▶ Task prompt
Your result should be the lines holding the word "shoulder", copied from the entries below.

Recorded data
──────

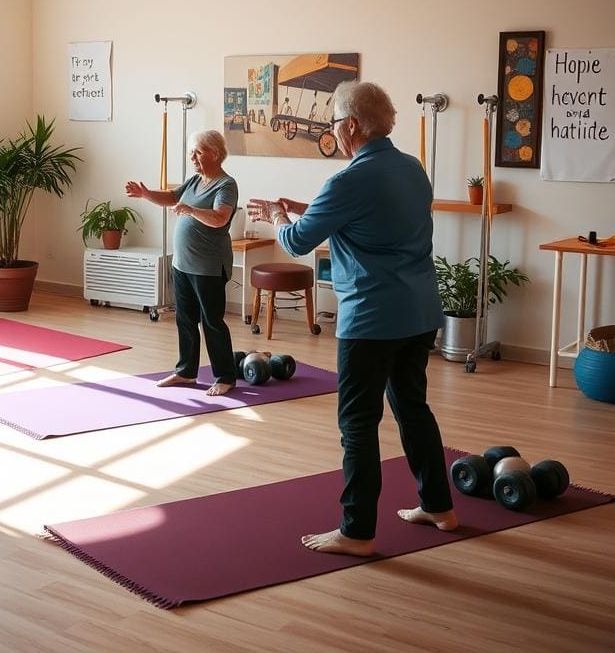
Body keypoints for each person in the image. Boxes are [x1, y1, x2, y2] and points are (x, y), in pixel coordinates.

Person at [247, 81, 457, 556]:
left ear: (352, 126)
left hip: (373, 317)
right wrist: (297, 210)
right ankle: (440, 507)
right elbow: (364, 216)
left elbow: (299, 242)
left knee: (358, 424)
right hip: (419, 311)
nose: (334, 133)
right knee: (412, 408)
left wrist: (278, 219)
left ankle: (357, 531)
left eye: (335, 124)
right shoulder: (411, 168)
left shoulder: (348, 180)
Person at [125, 130, 239, 398]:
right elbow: (173, 197)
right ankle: (187, 372)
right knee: (185, 319)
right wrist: (145, 194)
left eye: (198, 152)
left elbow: (220, 218)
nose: (193, 157)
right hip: (183, 264)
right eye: (192, 152)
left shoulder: (226, 185)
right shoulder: (195, 180)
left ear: (214, 153)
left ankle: (225, 376)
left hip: (208, 267)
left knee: (211, 322)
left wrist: (191, 210)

──────

▶ Answer space
right shoulder: (411, 168)
left shoulder: (348, 180)
left shoulder: (226, 185)
right shoulder: (195, 180)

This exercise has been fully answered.